7 truck drivers with Covid-19 disappear in city suburb

KAMPALA- The Ministry of Health says it has intensified the search for contacts of the seven truck drivers with Covid-19 who were found in Ndeeba, a city suburb, on Saturday night.

The National Covid-19 Response Incident Commander, Dr Ateka Kagirita, told Daily Monitor yesterday that the truck drivers had escaped into the community after finding out their status. He said they are among the 25 drivers who previously disappeared into the community after they tested positive at Elegu and Malaba border posts.

“The 24-hour operation is ongoing to hunt down all the truck drivers who escaped into the community after testing positive. We are working day and night to get who they got into contact with, establish where they slept to ensure there is no positive case in the community,” he said.

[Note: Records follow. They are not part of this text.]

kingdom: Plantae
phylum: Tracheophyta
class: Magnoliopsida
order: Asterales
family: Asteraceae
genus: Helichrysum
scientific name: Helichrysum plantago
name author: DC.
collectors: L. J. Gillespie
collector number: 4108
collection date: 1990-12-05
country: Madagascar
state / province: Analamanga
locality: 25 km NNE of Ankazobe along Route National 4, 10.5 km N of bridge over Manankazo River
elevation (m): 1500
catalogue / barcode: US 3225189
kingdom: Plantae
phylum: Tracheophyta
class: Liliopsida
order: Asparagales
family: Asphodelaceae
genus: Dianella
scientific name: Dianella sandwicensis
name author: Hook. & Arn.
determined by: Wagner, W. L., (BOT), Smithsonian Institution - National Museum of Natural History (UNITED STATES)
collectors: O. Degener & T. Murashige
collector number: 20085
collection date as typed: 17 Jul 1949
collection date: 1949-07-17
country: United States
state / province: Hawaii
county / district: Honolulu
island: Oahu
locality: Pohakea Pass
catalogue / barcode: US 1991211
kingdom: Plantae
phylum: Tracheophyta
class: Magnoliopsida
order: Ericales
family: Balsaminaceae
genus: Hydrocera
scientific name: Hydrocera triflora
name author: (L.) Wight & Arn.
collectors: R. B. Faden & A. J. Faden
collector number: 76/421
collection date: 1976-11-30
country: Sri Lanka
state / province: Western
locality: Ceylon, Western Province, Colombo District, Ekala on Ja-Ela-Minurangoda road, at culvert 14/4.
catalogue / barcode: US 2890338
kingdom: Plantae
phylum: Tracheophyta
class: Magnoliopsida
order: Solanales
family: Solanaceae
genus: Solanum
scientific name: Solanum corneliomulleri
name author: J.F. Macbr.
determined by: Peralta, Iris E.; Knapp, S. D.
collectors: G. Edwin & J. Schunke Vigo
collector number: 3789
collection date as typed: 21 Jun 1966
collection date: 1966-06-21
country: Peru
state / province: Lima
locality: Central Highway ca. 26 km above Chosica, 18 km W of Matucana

Asked whether there any action will be taken against the drivers for disappearing into the communities, aware that they could spread the disease, Dr Kagirita said he would give the details today.

Yesterday, the Uganda Professional Drivers Network (UPDN), revealed to this newspaper the Saturday night development, which they attributed to their intervention to help government come up with a more comprehensive plan to manage the truck drivers.

Mr Ndugu Omogo, the executive director of UPDN, said the seven are mainly Uganda, Kenya and Tanzania nationals.
“Some of them have been in the community for more than a week. Many of them ran away because there is no existing case management system. Many of them think the disease doesn’t exist and that government just wants to steal money,” he said.

Mr Ndugu explained that the drivers believe the disease is a hoax because they have not been adequately sensitised about it. He added that many of them runaway because they are freelance drivers who do not have contracts with the truck owners and when they are arrested and quarantined for 14 days, they are certain of losing jobs.
“100 per cent of the drivers who have tested positive are freelance. They do not have jobs. The only way they get money is when they return the trucks. Nobody accepts them in the community when they test positive,” he said.